DATA SECTION START

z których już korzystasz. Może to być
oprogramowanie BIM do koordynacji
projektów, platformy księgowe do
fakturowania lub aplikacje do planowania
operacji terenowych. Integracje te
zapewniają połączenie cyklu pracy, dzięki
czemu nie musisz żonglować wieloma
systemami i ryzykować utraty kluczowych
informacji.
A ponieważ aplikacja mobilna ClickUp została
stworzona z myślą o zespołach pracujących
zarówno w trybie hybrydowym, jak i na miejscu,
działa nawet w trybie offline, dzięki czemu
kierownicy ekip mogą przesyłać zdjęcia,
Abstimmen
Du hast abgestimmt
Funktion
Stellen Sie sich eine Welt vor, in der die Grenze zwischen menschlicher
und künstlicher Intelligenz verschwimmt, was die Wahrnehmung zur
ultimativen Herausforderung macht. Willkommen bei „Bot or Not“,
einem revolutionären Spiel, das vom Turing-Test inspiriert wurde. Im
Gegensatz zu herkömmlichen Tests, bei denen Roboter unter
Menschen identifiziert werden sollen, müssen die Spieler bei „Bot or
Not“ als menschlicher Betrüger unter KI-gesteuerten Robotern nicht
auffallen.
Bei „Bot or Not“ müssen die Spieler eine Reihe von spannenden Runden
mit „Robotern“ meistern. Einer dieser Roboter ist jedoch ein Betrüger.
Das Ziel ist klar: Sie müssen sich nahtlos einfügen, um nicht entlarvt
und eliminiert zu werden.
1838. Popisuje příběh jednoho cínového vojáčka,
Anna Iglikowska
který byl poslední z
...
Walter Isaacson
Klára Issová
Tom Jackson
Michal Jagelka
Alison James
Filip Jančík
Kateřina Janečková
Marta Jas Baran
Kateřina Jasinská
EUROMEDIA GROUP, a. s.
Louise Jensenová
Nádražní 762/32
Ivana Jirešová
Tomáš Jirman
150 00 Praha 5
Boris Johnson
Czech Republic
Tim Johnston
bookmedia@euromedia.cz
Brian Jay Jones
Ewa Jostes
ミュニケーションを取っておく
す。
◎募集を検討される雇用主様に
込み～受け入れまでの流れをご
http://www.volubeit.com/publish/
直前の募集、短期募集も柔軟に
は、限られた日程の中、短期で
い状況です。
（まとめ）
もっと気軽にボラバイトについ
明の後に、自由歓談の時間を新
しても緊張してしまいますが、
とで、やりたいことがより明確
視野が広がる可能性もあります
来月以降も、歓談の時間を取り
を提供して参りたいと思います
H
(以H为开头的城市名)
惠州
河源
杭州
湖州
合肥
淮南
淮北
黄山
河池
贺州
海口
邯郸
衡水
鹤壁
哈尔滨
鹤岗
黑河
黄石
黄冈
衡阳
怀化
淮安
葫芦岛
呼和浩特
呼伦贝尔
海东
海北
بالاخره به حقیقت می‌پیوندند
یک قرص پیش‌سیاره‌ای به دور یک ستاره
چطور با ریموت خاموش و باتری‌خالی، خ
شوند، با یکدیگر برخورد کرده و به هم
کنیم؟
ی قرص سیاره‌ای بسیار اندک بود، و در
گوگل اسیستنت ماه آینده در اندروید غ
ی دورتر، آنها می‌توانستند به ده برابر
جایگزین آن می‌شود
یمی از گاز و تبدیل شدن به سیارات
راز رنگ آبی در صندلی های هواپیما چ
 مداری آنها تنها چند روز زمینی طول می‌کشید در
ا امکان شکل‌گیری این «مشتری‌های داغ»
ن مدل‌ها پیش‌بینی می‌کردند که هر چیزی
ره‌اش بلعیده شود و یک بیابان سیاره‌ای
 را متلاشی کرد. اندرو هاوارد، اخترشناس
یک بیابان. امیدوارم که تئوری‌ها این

DATA SECTION END

AIM OF THE TASK
Retype word for word everything in the listing above from the line that holds "Stellen Sie sich" down to the line that holds "は、限られた日程の中、短期で". Keep both end lines and leave out the rest.

FINISHED EXERCISE
Stellen Sie sich eine Welt vor, in der die Grenze zwischen menschlicher
und künstlicher Intelligenz verschwimmt, was die Wahrnehmung zur
ultimativen Herausforderung macht. Willkommen bei „Bot or Not“,
einem revolutionären Spiel, das vom Turing-Test inspiriert wurde. Im
Gegensatz zu herkömmlichen Tests, bei denen Roboter unter
Menschen identifiziert werden sollen, müssen die Spieler bei „Bot or
Not“ als menschlicher Betrüger unter KI-gesteuerten Robotern nicht
auffallen.
Bei „Bot or Not“ müssen die Spieler eine Reihe von spannenden Runden
mit „Robotern“ meistern. Einer dieser Roboter ist jedoch ein Betrüger.
Das Ziel ist klar: Sie müssen sich nahtlos einfügen, um nicht entlarvt
und eliminiert zu werden.
1838. Popisuje příběh jednoho cínového vojáčka,
Anna Iglikowska
který byl poslední z
...
Walter Isaacson
Klára Issová
Tom Jackson
Michal Jagelka
Alison James
Filip Jančík
Kateřina Janečková
Marta Jas Baran
Kateřina Jasinská
EUROMEDIA GROUP, a. s.
Louise Jensenová
Nádražní 762/32
Ivana Jirešová
Tomáš Jirman
150 00 Praha 5
Boris Johnson
Czech Republic
Tim Johnston
bookmedia@euromedia.cz
Brian Jay Jones
Ewa Jostes
ミュニケーションを取っておく
す。
◎募集を検討される雇用主様に
込み～受け入れまでの流れをご
http://www.volubeit.com/publish/
直前の募集、短期募集も柔軟に
は、限られた日程の中、短期で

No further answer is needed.